Imani Ray, now 19 and a high school graduate, suffered from after-school boredom during her freshman year. But the following year everything changed. Through a connection at Public Allies Milwaukee, the former Messmer High School student found a youth leadership organization that solved her problem.
“I joined Urban Underground my sophomore year so I wasn’t bored for too long,” Ray said.
The free mobile app was recently launched on Google Play and the iTunes store. The app provides locations, contacts, types of activities and links to organizations’ Web sites for more than 200 after-school programs and activities for youths ages 12 to 18. Users can also identify program sites in close proximity to where they are.
During her first year at Urban Underground, Ray and her peers worked with the Center for Youth Engagement (CYE), a nonprofit committed to improving opportunities for urban youth. “We created a survey to … find out what the students were doing after school, and if they weren’t involved in anything, to find out what were the barriers,” Ray said.

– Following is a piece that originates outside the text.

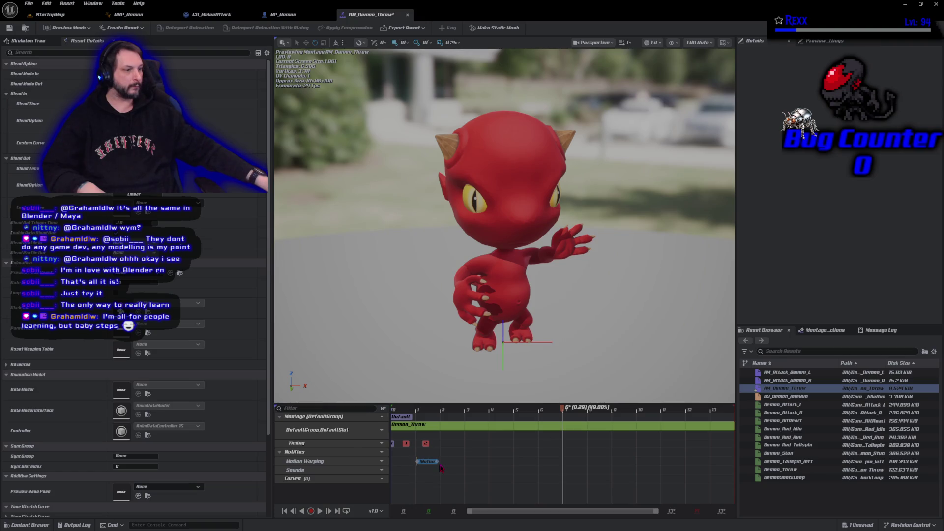
pyautogui.click(436, 463)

The survey found that 70 percent of the youth who were not involved in after-school programs or activities said they didn’t participate because they didn’t know how to find them. The results led CYE to initiate Beyond The Bell to focus on improving coordination among youth programs and services in Milwaukee County. First, CYE gathered data for Youth Map Milwaukee, a Web site that maps after-school programs and activities. But when youth from partner organizations pointed out that they typically access the Internet through their cell phones, not on computers, the idea for the app was born.
Although many initiatives are geared to young people, most don’t involve young people, said Reggie Moore, founder and executive director of CYE. But, from the outset, Beyond The Bell involved young people in every aspect of the project. They also will be involved in updating the app and all ongoing aspects, he explained.

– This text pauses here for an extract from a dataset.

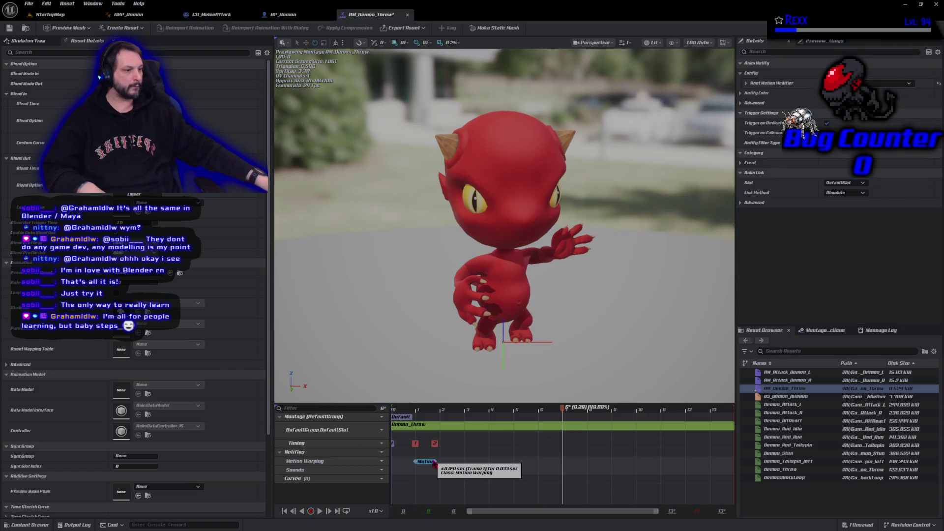
pyautogui.moveTo(436, 462); pyautogui.dragTo(514, 461)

Brothers Abraham Castillo, 17, and Everardo Martinez-Saavedra, 16, together with other teen participants, collected data for Youth Map and the Beyond the Bell app by calling organizations around the city and asking about their offerings. Calling strangers was difficult at first, “but it became a lot easier as we got experience and I learned a lot about what was offered,” Abraham said. Another benefit for the brothers, who live on the South Side, has been getting to know teens from other neighborhoods around the city, they said.
“I like (the project) a lot because it’s something that we put our hard work into and it’s going to benefit other kids who are not going to be bored like we (were),” Abraham added.
Abraham and Everardo’s father enrolled them in Hope House’s Shining Stars Youth Program when they were in grade school, the brothers said. Others who worked on data collection came from Urban Underground and Neulife. Teens from Milwaukee Christian Center, Pearls for Teen Girls, Running Rebels and True Skool participated in focus groups.
The focus groups were assembled by Dustin Hahn, UWM’s App Brewery project manager, and his team, who built the app free of charge. The youth provided input on the appearance, desired features and other aspects of the app as it was being developed.
“The feel of it will be really appealing to (young people),” Ray said. “The colors are bright. The process isn’t lengthy. It’s fun and easy to use,” she added.
As people begin using the app, Hahn noted, his team will make adjustments and fixes. “We try to produce the best quality software we can but there’s nothing like real-life testing,” he said. His team would love to continue working with Beyond The Bell to advance the app, he added.
According to Ray, the app will be promoted at schools, youth organizations, events attended by youth and through social media. Moore said that a Beyond the Bell adult working group is developing an outreach strategy and he expects members will ask public relations and advertising agencies for help.
Brian Litzsey, co-chair of Beyond the Bell’s access working group, said “the best part of this project is young people actually had a voice in how (the app) looks.” He noted that even adults tend not to have a chance to work on many projects from the initial concept to the end. Litzsey added that this kind of success allows young people to understand what they are capable of accomplishing.